Given entries:
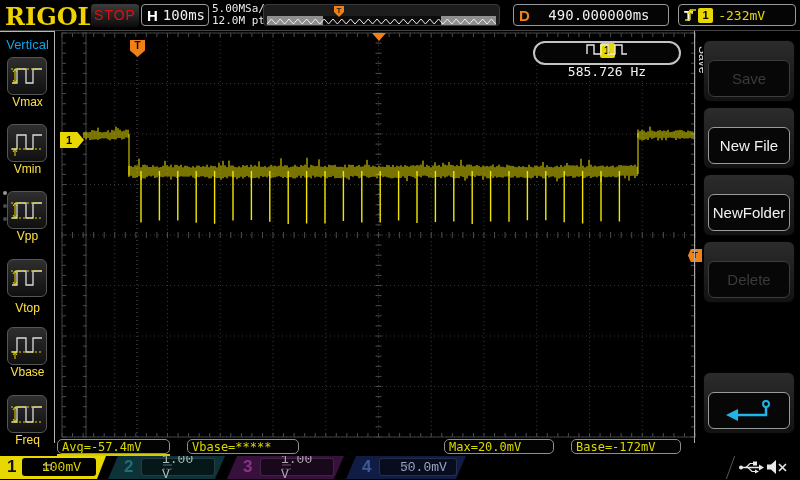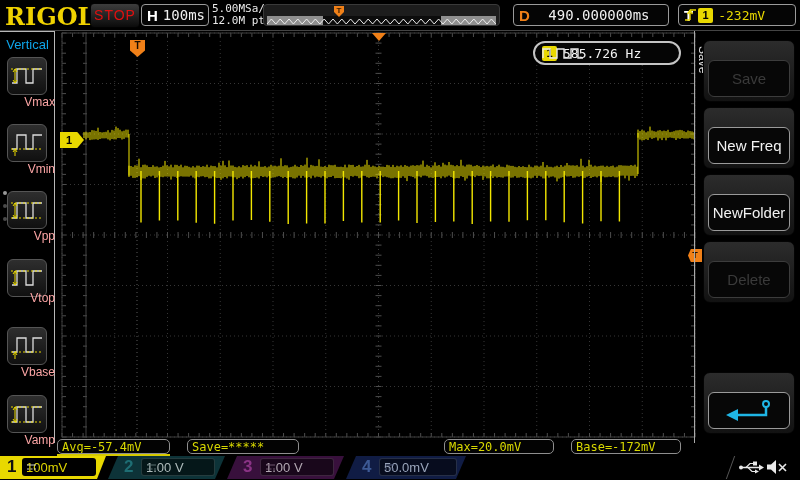--- a/index.html
+++ b/index.html
@@ -38,40 +38,40 @@
   #pv-t{left:70px;top:1px;width:10px;height:11px;background:#f08018;
         clip-path:polygon(0 0,100% 0,100% 55%,50% 100%,0 55%);
         color:#3a1d00;font-size:8px;font-weight:bold;text-align:center;line-height:9px;}
 
   
   #left-menu{left:0;top:31px;width:55px;height:412px;background:#000;
         border-top:1px solid #b8b8b8;border-right:1px solid #b8b8b8;box-sizing:border-box;}
   #lm-title{left:0;top:37px;width:55px;text-align:center;color:#0ea5e9;font-size:13px;}
   .lm-item-btn{left:7px;width:40px;height:38px;border-radius:6px;
         background:linear-gradient(#2e2e2e,#101010);border:1px solid #555;box-sizing:border-box;}
-  .lm-item-lbl{left:0;width:55px;text-align:right;color:#fca5a5;font-size:12px;}
+  .lm-item-lbl{left:0;width:55px;text-align:center;color:#fde047;font-size:12px;}
   .pg-dot{left:3px;width:4px;height:4px;border-radius:50%;background:#4a4a4a;}
 
   
   #t-flag{left:130px;top:40px;width:15px;height:17px;background:#f08018;
         clip-path:polygon(0 0,100% 0,100% 62%,50% 100%,0 62%);
         color:#1a0d00;font-size:10px;font-weight:bold;text-align:center;line-height:11px;}
   #center-tri{left:372px;top:33px;width:0;height:0;
         border-left:7px solid transparent;border-right:7px solid transparent;border-top:8px solid #f08018;}
   #trig-right{left:688px;top:249px;width:14px;height:13px;background:#f08018;
         clip-path:polygon(0 50%,20% 0,100% 0,100% 100%,20% 100%);
         color:#1a0d00;font-size:9px;font-weight:bold;text-align:center;line-height:13px;}
   #ch1-marker{left:60px;top:132px;width:24px;height:16px;background:#e8d800;
         clip-path:polygon(0 0,72% 0,100% 50%,72% 100%,0 100%);
         color:#000;font-size:11px;font-weight:bold;line-height:16px;text-align:left;padding-left:6px;box-sizing:border-box;}
 
   
   #freq-badge{left:533px;top:41px;width:148px;height:24px;background:#050505;
         border:2px solid #c4c4c4;border-radius:13px;box-sizing:border-box;
-        display:flex;align-items:center;padding:0 7px;gap:6px;}
+        display:flex;align-items:center;padding:0 7px;gap:6px;flex-direction:column;}
   #freq-badge .val{color:#f2f2f2;font-size:13px;}
 
   
   #right-menu-border{left:694px;top:31px;width:1px;height:412px;background:#aaa;}
   #rm-tab{left:696px;top:46px;color:#e0e0e0;font-size:12px;writing-mode:vertical-rl;}
   .rm-cell{left:703px;width:92px;height:62px;border-radius:7px;
         background:linear-gradient(#2c2c2c,#121212);border:1px solid #040404;box-sizing:border-box;}
   .rm-inner{position:absolute;left:4px;right:4px;top:19px;bottom:4px;border-radius:6px;
         background:#070707;border:1px solid #9a9a9a;color:#f2f2f2;font-size:15px;
         display:flex;align-items:center;justify-content:center;}
@@ -80,21 +80,21 @@
   
   .meas-box{top:439px;height:15px;border:1px solid #8e8e8e;border-radius:5px;background:#030303;
         color:#d8d800;font-size:12px;line-height:14px;padding-left:4px;box-sizing:border-box;
         font-family:"DejaVu Sans Mono",monospace;white-space:nowrap;overflow:hidden;}
   #meas-underline{left:57px;top:454px;width:113px;height:2px;background:#d6ca00;}
 
   
   .ch-block{top:456px;height:23px;}
   .ch-num{position:absolute;top:1px;font-size:17px;font-weight:bold;}
   .ch-box{position:absolute;top:2px;height:18px;border-radius:3px;display:flex;align-items:center;
-        padding:0 4px;gap:5px;box-sizing:border-box;font-family:Liberation Sans, sans-serif;font-size:13px;}
+        padding:0 20px;gap:5px;box-sizing:border-box;font-family:Liberation Mono, monospace;font-size:13px;}
   .hatch{background-image:repeating-linear-gradient(135deg,rgba(255,255,255,0.05) 0 2px,rgba(0,0,0,0) 2px 5px);}
   #bottom-sep{left:730px;top:456px;width:1px;height:23px;background:#555;transform:skewX(-20deg);}
 
   svg{position:absolute;overflow:visible;}
   #scope-svg{left:0;top:0;}
 </style>
 </head>
 <body>
 
 <div id="screen">
@@ -544,39 +544,39 @@
   </div>
   <div class="abs lm-item-lbl" style="top:229px">Vpp</div>
 
   <div class="abs lm-item-btn" style="top:259px">
     <svg width="38" height="36" viewBox="0 0 38 36">
       <path d="M4,25 h5 v-14 h9 v14 h7 v-14 h9" stroke="#dcdcdc" stroke-width="1.3" fill="none"></path>
       <path d="M3,11 H35" stroke="#e8d800" stroke-width="1" stroke-dasharray="2 2" fill="none"></path>
       <path d="M7,25 V11 M5,14 L7,11 L9,14 M5,22 L7,25 L9,22" stroke="#e8d800" stroke-width="1" fill="none"></path>
     </svg>
   </div>
-  <div class="abs lm-item-lbl" style="top:291px">Vtop</div>
+  <div class="abs lm-item-lbl" style="top:301px">Vtop</div>
 
   <div class="abs lm-item-btn" style="top:327px">
     <svg width="38" height="36" viewBox="0 0 38 36">
       <path d="M4,24 h5 v-14 h9 v14 h7 v-14 h9" stroke="#dcdcdc" stroke-width="1.3" fill="none"></path>
       <path d="M3,24 H35" stroke="#e8d800" stroke-width="1" stroke-dasharray="2 2" fill="none"></path>
       <path d="M7,31 V24 M5,27 L7,24 L9,27" stroke="#e8d800" stroke-width="1" fill="none"></path>
     </svg>
   </div>
   <div class="abs lm-item-lbl" style="top:365px">Vbase</div>
 
   <div class="abs lm-item-btn" style="top:395px">
     <svg width="38" height="36" viewBox="0 0 38 36">
       <path d="M4,26 h5 v-15 h9 v15 h7 v-15 h9" stroke="#dcdcdc" stroke-width="1.3" fill="none"></path>
       <path d="M3,11 H35 M3,26 H35" stroke="#e8d800" stroke-width="1" stroke-dasharray="2 2" fill="none"></path>
       <path d="M7,26 V11 M5,14 L7,11 L9,14 M5,23 L7,26 L9,23" stroke="#e8d800" stroke-width="1" fill="none"></path>
     </svg>
   </div>
-  <div class="abs lm-item-lbl" style="top:433px">Vamp</div>
+  <div class="abs lm-item-lbl" style="top:433px">Freq</div>
 
   <div class="abs pg-dot" style="top:191px;background:#999"></div>
   <div class="abs pg-dot" style="top:204px"></div>
   <div class="abs pg-dot" style="top:217px"></div>
 
   <div class="abs" id="t-flag">T</div>
   <div class="abs" id="center-tri"></div>
   <div class="abs" id="trig-right">T</div>
   <div class="abs" id="ch1-marker">1</div>
 
@@ -588,40 +588,40 @@
     <span class="val mono">585.726 Hz</span>
   </div>
 
   <div class="abs" id="right-menu-border"></div>
   <div class="abs" id="rm-tab">Save</div>
 
   <div class="abs rm-cell disabled" style="top:40px">
     <div class="rm-inner">Save</div>
   </div>
   <div class="abs rm-cell" style="top:107px">
-    <div class="rm-inner">New Freq</div>
+    <div class="rm-inner">New File</div>
   </div>
   <div class="abs rm-cell disabled" style="top:241px">
     <div class="rm-inner">Delete</div>
   </div>
   <div class="abs rm-cell" style="top:174px">
     <div class="rm-inner">NewFolder</div>
   </div>
   <div class="abs rm-cell" style="top:372px">
     <div class="rm-inner">
       <svg width="56" height="26" viewBox="0 0 56 26">
         <circle cx="45" cy="6" r="3" stroke="#1fb6e6" stroke-width="2" fill="none"></circle>
         <path d="M45,9 V17 H16" stroke="#1fb6e6" stroke-width="2.5" fill="none"></path>
         <polygon points="17,11 5,17 17,23" fill="#1fb6e6"></polygon>
       </svg>
     </div>
   </div>
 
   <div class="abs meas-box" style="left:57px;width:113px">Avg=-57.4mV</div>
-  <div class="abs meas-box" style="left:187px;width:112px">Save=*****</div>
+  <div class="abs meas-box" style="left:187px;width:112px">Vbase=*****</div>
   <div class="abs meas-box" style="left:444px;width:110px">Max=20.0mV</div>
   <div class="abs meas-box" style="left:571px;width:110px">Base=-172mV</div>
   <div class="abs" id="meas-underline"></div>
 
   <div class="abs ch-block" style="left:0;width:106px;background:#e8d800;clip-path:polygon(0 0,106px 0,97px 23px,0 23px)">
     <span class="ch-num" style="left:7px;color:#111">1</span>
     <div class="ch-box" style="left:22px;width:74px;background:#000;color:#ddd400">
       <svg width="11" height="9" viewBox="0 0 11 9">
         <path d="M1,2 H10" stroke="#cfcfcf" stroke-width="1.2"></path>
         <path d="M1,6 H10" stroke="#cfcfcf" stroke-width="1.2" stroke-dasharray="2 1.5"></path>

Task to complete:
Look for the word "bottom" in the listing above, and copy every line where you find it.

Result:
   .rm-inner{position:absolute;left:4px;right:4px;top:19px;bottom:4px;border-radius:6px;
   #bottom-sep{left:730px;top:456px;width:1px;height:23px;background:#555;transform:skewX(-20deg);}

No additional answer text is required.